In a letter addressed to creditors, suppliers and stakeholders, seen by Reuters, Chief Executive Grant Pattison said the start of the process meant a moratorium on legal and enforcement actions against the company.

“We will be working closely with the appointed business rescue practitioners, shareholders and government to find a way to plug the financial hole,” he said in the letter.

“It is my hope that some version of the business will emerge to continue to serve customers.”

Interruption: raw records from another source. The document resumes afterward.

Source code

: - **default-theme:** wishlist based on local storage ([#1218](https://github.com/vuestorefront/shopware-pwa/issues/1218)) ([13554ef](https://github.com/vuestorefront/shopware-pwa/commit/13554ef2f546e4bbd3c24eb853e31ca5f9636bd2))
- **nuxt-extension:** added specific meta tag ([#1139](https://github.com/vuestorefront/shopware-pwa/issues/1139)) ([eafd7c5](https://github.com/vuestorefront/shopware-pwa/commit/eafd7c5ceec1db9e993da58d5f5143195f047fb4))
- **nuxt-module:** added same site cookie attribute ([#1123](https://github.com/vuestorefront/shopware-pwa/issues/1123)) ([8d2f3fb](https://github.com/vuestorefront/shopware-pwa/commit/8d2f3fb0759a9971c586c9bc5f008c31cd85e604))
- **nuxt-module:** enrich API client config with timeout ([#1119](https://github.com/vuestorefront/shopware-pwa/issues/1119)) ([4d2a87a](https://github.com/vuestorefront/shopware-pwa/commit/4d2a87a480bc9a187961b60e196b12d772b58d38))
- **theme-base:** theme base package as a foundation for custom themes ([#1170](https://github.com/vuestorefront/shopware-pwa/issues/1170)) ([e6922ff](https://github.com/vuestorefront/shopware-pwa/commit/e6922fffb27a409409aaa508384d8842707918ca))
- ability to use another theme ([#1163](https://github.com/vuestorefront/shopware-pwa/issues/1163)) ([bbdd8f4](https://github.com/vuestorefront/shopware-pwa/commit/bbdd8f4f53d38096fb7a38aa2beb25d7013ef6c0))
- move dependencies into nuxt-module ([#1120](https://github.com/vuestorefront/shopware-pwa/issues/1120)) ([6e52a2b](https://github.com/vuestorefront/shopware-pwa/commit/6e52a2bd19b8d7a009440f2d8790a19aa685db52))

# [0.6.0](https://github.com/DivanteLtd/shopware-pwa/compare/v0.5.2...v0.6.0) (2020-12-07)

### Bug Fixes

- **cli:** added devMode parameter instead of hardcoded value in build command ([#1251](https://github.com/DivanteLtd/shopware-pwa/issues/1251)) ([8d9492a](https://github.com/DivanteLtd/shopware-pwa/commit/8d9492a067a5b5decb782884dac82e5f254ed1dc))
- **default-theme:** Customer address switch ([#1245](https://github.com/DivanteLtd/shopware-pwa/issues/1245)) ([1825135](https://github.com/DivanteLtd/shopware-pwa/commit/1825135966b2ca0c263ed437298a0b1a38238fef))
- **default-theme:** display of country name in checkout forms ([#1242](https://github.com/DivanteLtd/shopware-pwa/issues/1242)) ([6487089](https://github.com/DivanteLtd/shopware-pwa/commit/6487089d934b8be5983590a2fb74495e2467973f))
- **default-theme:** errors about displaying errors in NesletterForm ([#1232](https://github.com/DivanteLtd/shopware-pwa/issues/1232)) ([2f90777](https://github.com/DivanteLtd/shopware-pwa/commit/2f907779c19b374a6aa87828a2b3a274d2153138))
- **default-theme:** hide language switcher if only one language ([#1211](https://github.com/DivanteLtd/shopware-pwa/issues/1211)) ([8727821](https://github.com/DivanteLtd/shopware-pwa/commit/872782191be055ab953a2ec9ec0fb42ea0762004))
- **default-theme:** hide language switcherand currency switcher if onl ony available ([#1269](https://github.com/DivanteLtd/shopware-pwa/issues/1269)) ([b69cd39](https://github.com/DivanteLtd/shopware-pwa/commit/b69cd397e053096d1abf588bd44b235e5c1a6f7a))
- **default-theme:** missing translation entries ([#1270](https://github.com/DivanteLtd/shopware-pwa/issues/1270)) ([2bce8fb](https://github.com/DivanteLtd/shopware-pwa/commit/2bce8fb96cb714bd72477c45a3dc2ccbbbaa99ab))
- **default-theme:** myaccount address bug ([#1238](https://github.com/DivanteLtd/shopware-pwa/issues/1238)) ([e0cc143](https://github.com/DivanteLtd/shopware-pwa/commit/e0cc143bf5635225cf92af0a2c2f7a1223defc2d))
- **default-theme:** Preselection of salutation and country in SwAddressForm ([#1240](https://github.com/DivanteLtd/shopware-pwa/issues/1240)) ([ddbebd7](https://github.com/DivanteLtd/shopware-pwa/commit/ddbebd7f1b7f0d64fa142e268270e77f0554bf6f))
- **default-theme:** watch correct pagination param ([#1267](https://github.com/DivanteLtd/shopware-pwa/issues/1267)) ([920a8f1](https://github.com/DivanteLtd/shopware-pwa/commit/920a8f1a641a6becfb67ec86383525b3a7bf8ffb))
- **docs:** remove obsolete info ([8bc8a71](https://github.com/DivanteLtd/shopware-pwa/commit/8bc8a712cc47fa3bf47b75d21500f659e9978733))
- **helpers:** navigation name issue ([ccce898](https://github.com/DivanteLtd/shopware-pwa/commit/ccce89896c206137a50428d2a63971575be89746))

Edcon said it anticipates that sales will be depressed for some time during the phased lifting of the lockdown, which may last several months.

Just before the country went into the lockdown on March 26, Pattison warned the group might need to seek protection from creditors and would be heavily dependant on business support packages offered by government and other agencies and funders.

Edcon has been grappling with debt for several years after troubles in its credit business in 2014 coincided with an economic slowdown. Bain Capital, which took control of Edcon in a leveraged buyout in 2007, gave up equity control in 2016 to creditors.

Since then it has been trying to restructure by trimming its head office and stores, negotiating lower rents, and pushing its own clothing brands while cutting back on international labels.

A lifeline came in March last year when it secured 2.7 billion rand in new cash and rent deductions from shareholder the Public Investment Corporation and participating landlords.

Edcon said on Wednesday the money had been substantially used to fund losses for the financial years ending March 2019 and March 2020.